--- Short task ---
Copy, without any change, the part of the records that opens with the line containing "family: Acanthaceae" and closes with the final line of the records, keeping both of those lines.

--- Exercise materials ---

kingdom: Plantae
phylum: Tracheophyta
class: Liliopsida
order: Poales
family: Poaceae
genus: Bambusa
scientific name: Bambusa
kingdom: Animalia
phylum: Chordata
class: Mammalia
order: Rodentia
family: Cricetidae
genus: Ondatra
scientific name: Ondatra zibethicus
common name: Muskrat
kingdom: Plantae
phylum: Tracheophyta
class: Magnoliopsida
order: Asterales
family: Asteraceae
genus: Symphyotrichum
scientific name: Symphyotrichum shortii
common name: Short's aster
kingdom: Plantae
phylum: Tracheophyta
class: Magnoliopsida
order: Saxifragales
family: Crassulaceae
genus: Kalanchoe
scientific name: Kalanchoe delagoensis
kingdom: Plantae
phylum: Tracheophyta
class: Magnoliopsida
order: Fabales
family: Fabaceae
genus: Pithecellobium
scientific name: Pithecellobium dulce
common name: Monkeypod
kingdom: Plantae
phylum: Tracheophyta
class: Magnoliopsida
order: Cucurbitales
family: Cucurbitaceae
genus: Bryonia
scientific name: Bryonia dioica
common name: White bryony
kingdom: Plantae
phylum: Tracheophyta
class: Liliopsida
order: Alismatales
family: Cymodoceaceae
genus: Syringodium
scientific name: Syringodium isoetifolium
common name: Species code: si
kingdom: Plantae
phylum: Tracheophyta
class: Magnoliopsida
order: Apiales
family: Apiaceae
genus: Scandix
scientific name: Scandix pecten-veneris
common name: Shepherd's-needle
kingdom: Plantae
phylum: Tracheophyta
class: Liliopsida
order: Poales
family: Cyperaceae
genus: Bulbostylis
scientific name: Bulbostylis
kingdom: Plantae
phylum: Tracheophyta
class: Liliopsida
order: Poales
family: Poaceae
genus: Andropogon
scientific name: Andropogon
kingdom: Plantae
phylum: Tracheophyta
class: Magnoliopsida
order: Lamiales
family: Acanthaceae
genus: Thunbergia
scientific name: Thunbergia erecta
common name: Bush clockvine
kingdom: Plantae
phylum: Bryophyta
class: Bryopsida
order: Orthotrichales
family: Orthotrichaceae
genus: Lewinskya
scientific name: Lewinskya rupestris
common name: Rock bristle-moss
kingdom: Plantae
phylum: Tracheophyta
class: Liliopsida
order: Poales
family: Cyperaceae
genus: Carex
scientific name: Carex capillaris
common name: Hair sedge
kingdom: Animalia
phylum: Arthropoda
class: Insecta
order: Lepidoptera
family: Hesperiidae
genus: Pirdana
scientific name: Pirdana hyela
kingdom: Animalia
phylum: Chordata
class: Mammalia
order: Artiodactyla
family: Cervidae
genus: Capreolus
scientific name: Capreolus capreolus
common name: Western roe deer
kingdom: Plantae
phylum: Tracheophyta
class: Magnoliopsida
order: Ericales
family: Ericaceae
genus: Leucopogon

--- Output ---
family: Acanthaceae
genus: Thunbergia
scientific name: Thunbergia erecta
common name: Bush clockvine
kingdom: Plantae
phylum: Bryophyta
class: Bryopsida
order: Orthotrichales
family: Orthotrichaceae
genus: Lewinskya
scientific name: Lewinskya rupestris
common name: Rock bristle-moss
kingdom: Plantae
phylum: Tracheophyta
class: Liliopsida
order: Poales
family: Cyperaceae
genus: Carex
scientific name: Carex capillaris
common name: Hair sedge
kingdom: Animalia
phylum: Arthropoda
class: Insecta
order: Lepidoptera
family: Hesperiidae
genus: Pirdana
scientific name: Pirdana hyela
kingdom: Animalia
phylum: Chordata
class: Mammalia
order: Artiodactyla
family: Cervidae
genus: Capreolus
scientific name: Capreolus capreolus
common name: Western roe deer
kingdom: Plantae
phylum: Tracheophyta
class: Magnoliopsida
order: Ericales
family: Ericaceae
genus: Leucopogon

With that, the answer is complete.